School District Faces Trial Over Man Injured by Cannon at Football Game

Georgia law prohibits individuals from carrying “weapons” in any public school. There are exceptions for law enforcement who need to carry firearms in carrying out their official duties. But the Georgia legislature has made it clear that schools are supposed to be “gun free zones.”

Boatright v. Copeland

There was an interesting personal injury lawsuit recently before the Georgia Court of Appeals. The plaintiff was “assisting in loading and firing a cannon owned by the Appling County School District.” The cannon was used outdoors during Appling County High School’s football games. The plaintiff was compressing gunpowder in the cannon with a rod when the cannon suddenly discharged, causing permanent injury to the plaintiff’s right hand. The plaintiff subsequently sued the school district, as well as the superintendent of schools and individual school board members.

The trial court dismissed the case, holding all of the individual defendants were entitled to official immunity under Georgia law. Official immunity means a government official cannot be held liable in a civil lawsuit for their “discretionary acts.” A discretionary act is essentially any decision that requires the exercise of personal judgment by the official and is made without “willfulness, malice, or corruption.”

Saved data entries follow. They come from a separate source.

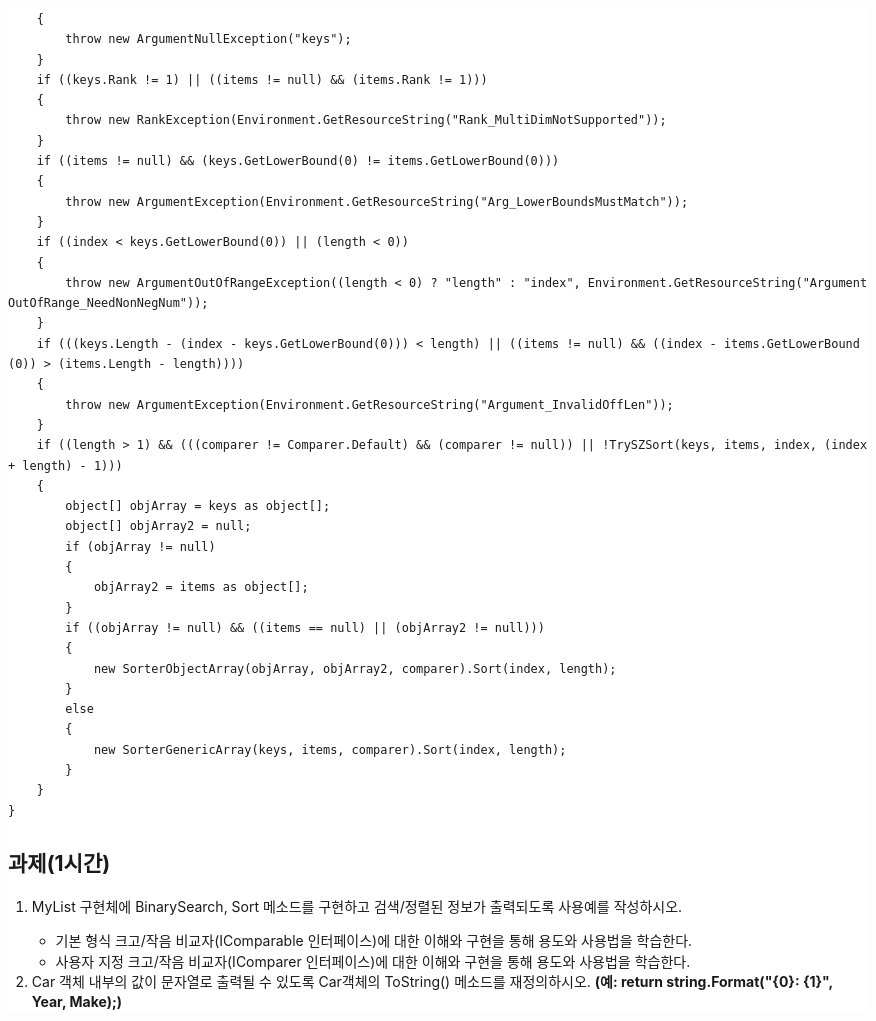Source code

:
 ```
    {
        throw new ArgumentNullException("keys");
    }
    if ((keys.Rank != 1) || ((items != null) && (items.Rank != 1)))
    {
        throw new RankException(Environment.GetResourceString("Rank_MultiDimNotSupported"));
    }
    if ((items != null) && (keys.GetLowerBound(0) != items.GetLowerBound(0)))
    {
        throw new ArgumentException(Environment.GetResourceString("Arg_LowerBoundsMustMatch"));
    }
    if ((index < keys.GetLowerBound(0)) || (length < 0))
    {
        throw new ArgumentOutOfRangeException((length < 0) ? "length" : "index", Environment.GetResourceString("ArgumentOutOfRange_NeedNonNegNum"));
    }
    if (((keys.Length - (index - keys.GetLowerBound(0))) < length) || ((items != null) && ((index - items.GetLowerBound(0)) > (items.Length - length))))
    {
        throw new ArgumentException(Environment.GetResourceString("Argument_InvalidOffLen"));
    }
    if ((length > 1) && (((comparer != Comparer.Default) && (comparer != null)) || !TrySZSort(keys, items, index, (index + length) - 1)))
    {
        object[] objArray = keys as object[];
        object[] objArray2 = null;
        if (objArray != null)
        {
            objArray2 = items as object[];
        }
        if ((objArray != null) && ((items == null) || (objArray2 != null)))
        {
            new SorterObjectArray(objArray, objArray2, comparer).Sort(index, length);
        }
        else
        {
            new SorterGenericArray(keys, items, comparer).Sort(index, length);
        }
    }
}
```

과제(1시간)
---

1. MyList<T> 구현체에 BinarySearch, Sort 메소드를 구현하고 검색/정렬된 정보가 출력되도록 사용예를 작성하시오. 
   - 기본 형식 크고/작음 비교자(IComparable<T> 인터페이스)에 대한 이해와 구현을 통해 용도와 사용법을 학습한다. 
   - 사용자 지정 크고/작음 비교자(IComparer<T> 인터페이스)에 대한 이해와 구현을 통해 용도와 사용법을 학습한다. 
2. Car 객체 내부의 값이 문자열로 출력될 수 있도록 Car객체의 ToString() 메소드를 재정의하시오. **(예: return string.Format("{0}: {1}", Year, Make);)** 

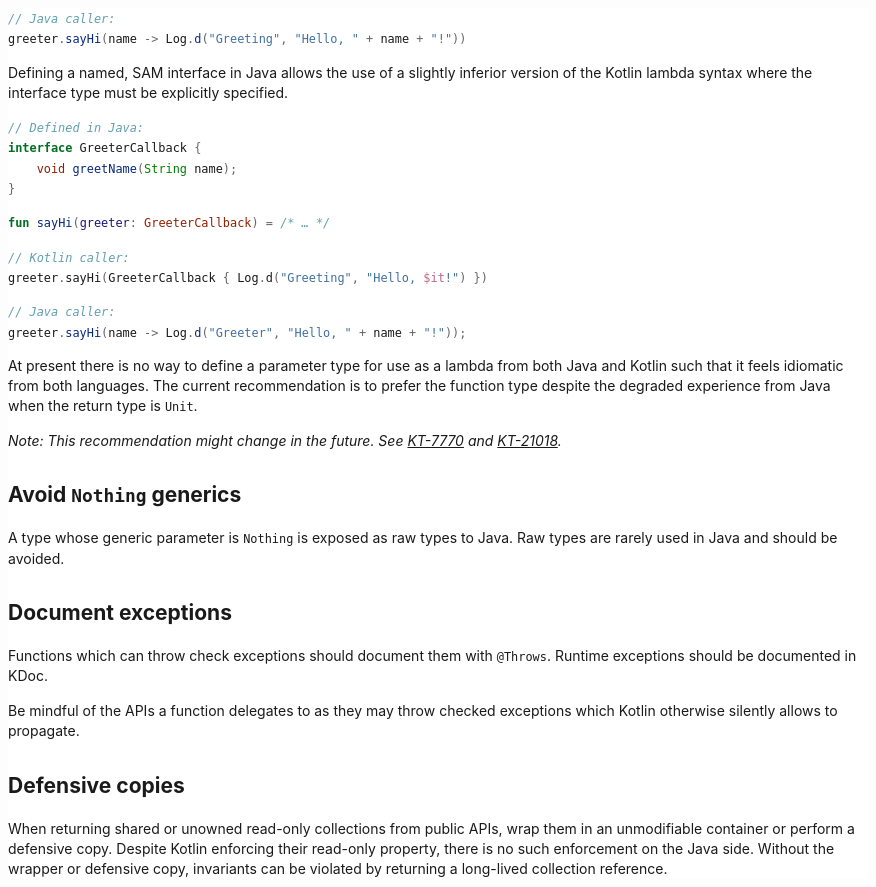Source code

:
 ```java
// Java caller:
greeter.sayHi(name -> Log.d("Greeting", "Hello, " + name + "!"))
```

Defining a named, SAM interface in Java allows the use of a slightly inferior version of the Kotlin lambda syntax where the interface type must be explicitly specified.

```java
// Defined in Java:
interface GreeterCallback {
    void greetName(String name);
}
```
```kotlin
fun sayHi(greeter: GreeterCallback) = /* … */
```
```kotlin
// Kotlin caller:
greeter.sayHi(GreeterCallback { Log.d("Greeting", "Hello, $it!") })
```
```java
// Java caller:
greeter.sayHi(name -> Log.d("Greeter", "Hello, " + name + "!"));
```

At present there is no way to define a parameter type for use as a lambda from both Java and Kotlin such that it feels idiomatic from both languages. The current recommendation is to prefer the function type despite the degraded experience from Java when the return type is `Unit`.

_Note: This recommendation might change in the future. See [KT-7770](https://youtrack.jetbrains.com/issue/KT-7770) and [KT-21018](https://youtrack.jetbrains.com/issue/KT-21018)._


## Avoid `Nothing` generics

A type whose generic parameter is `Nothing` is exposed as raw types to Java. Raw types are rarely used in Java and should be avoided.


## Document exceptions

Functions which can throw check exceptions should document them with `@Throws`. Runtime exceptions should be documented in KDoc.

Be mindful of the APIs a function delegates to as they may throw checked exceptions which Kotlin otherwise silently allows to propagate.


## Defensive copies

When returning shared or unowned read-only collections from public APIs, wrap them in an unmodifiable container or perform a defensive copy. Despite Kotlin enforcing their read-only property, there is no such enforcement on the Java side. Without the wrapper or defensive copy, invariants can be violated by returning a long-lived collection reference.

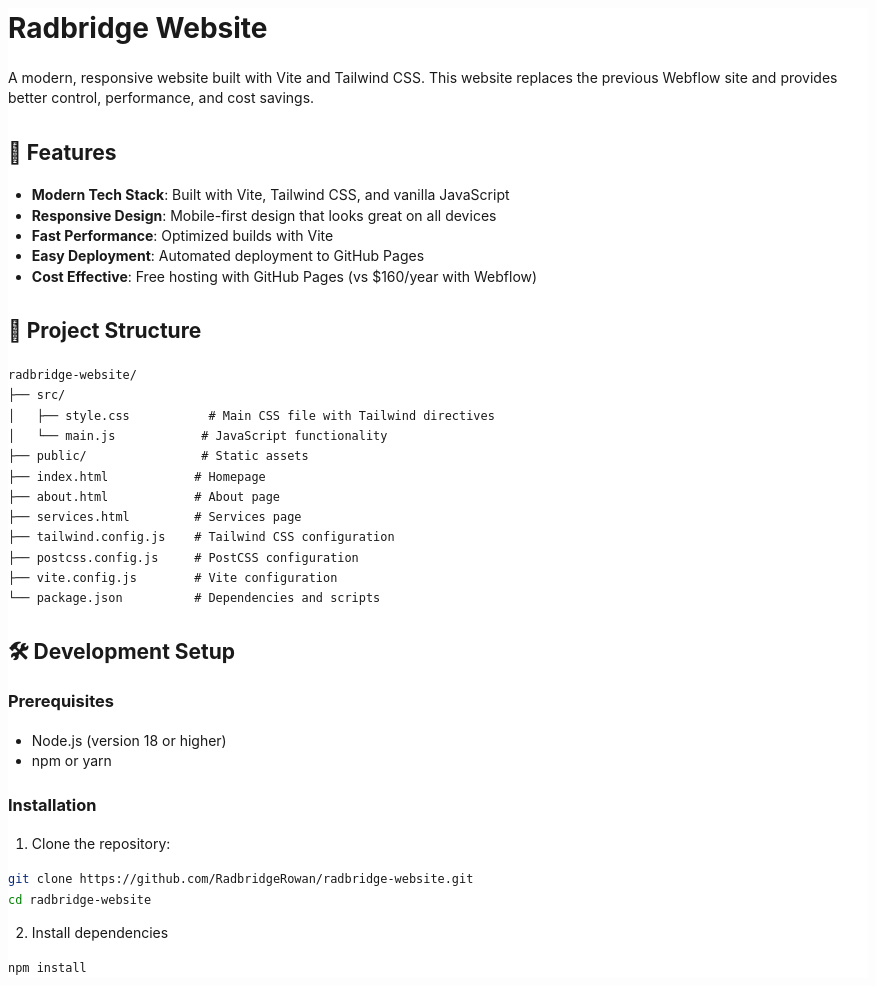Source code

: # Radbridge Website

A modern, responsive website built with Vite and Tailwind CSS. This website replaces the previous Webflow site and provides better control, performance, and cost savings.

## 🚀 Features

- **Modern Tech Stack**: Built with Vite, Tailwind CSS, and vanilla JavaScript
- **Responsive Design**: Mobile-first design that looks great on all devices
- **Fast Performance**: Optimized builds with Vite
- **Easy Deployment**: Automated deployment to GitHub Pages
- **Cost Effective**: Free hosting with GitHub Pages (vs $160/year with Webflow)

## 📁 Project Structure

```
radbridge-website/
├── src/
│   ├── style.css           # Main CSS file with Tailwind directives
│   └── main.js            # JavaScript functionality
├── public/                # Static assets
├── index.html            # Homepage
├── about.html            # About page
├── services.html         # Services page
├── tailwind.config.js    # Tailwind CSS configuration
├── postcss.config.js     # PostCSS configuration
├── vite.config.js        # Vite configuration
└── package.json          # Dependencies and scripts
```

## 🛠 Development Setup

### Prerequisites

- Node.js (version 18 or higher)
- npm or yarn

### Installation

1. Clone the repository:

```bash
git clone https://github.com/RadbridgeRowan/radbridge-website.git
cd radbridge-website
```

2. Install dependencies

```bash
npm install
```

The plaintiff appealed the trial court’s dismissal, arguing the decision to even have a cannon on school grounds was not a discretionary act, but rather a violation of Georgia law prohibiting weapons of any kind on school property. The Court of Appeals agreed and returned the plaintiff’s lawsuit to the lower court for trial.

Official immunity does not apply in cases where an official has a “ministerial duty” to comply with the law. Here, the plaintiff alleged the school district had a cannon—a weapon—on school grounds in direct violation of Georgia law. Specifically, the law states it is a criminal violation for “any person to carry to or to possess or have under such person’s control while within a school safety zone, [or] at a school function . . . any weapon or explosive compound.” The Court of Appeals noted that cannons are “generally designed to propel missiles,” which would qualify it as a weapon under this definition. The plaintiff’s case is based on the fact the cannon discharged and seriously injured him.

Assuming the plaintiff can therefore prove the cannon is a “weapon,” the Court of Appeals said it would clearly be prohibited under the law. There are some circumstances where a weapon may be present on school grounds, such as the law enforcement exception noted above. In this case, the appeals court said the only exception that might apply is one for items “used for classroom work authorized by the teacher.” The court immediately rejected that line of inquiry, however, noting “a cannon on a football field as part of a football game’s festivities” is not “classroom work.”

The school district argued that it should still be granted official immunity because it mistakenly assumed the “classroom work” exception would apply to the use of a cannon at football claims. The Court of Appeals disagreed. School boards and school officials have no discretion in this area, the court said, even if the defendants think it is “absurd” to allow weapons in the classroom but not the football field.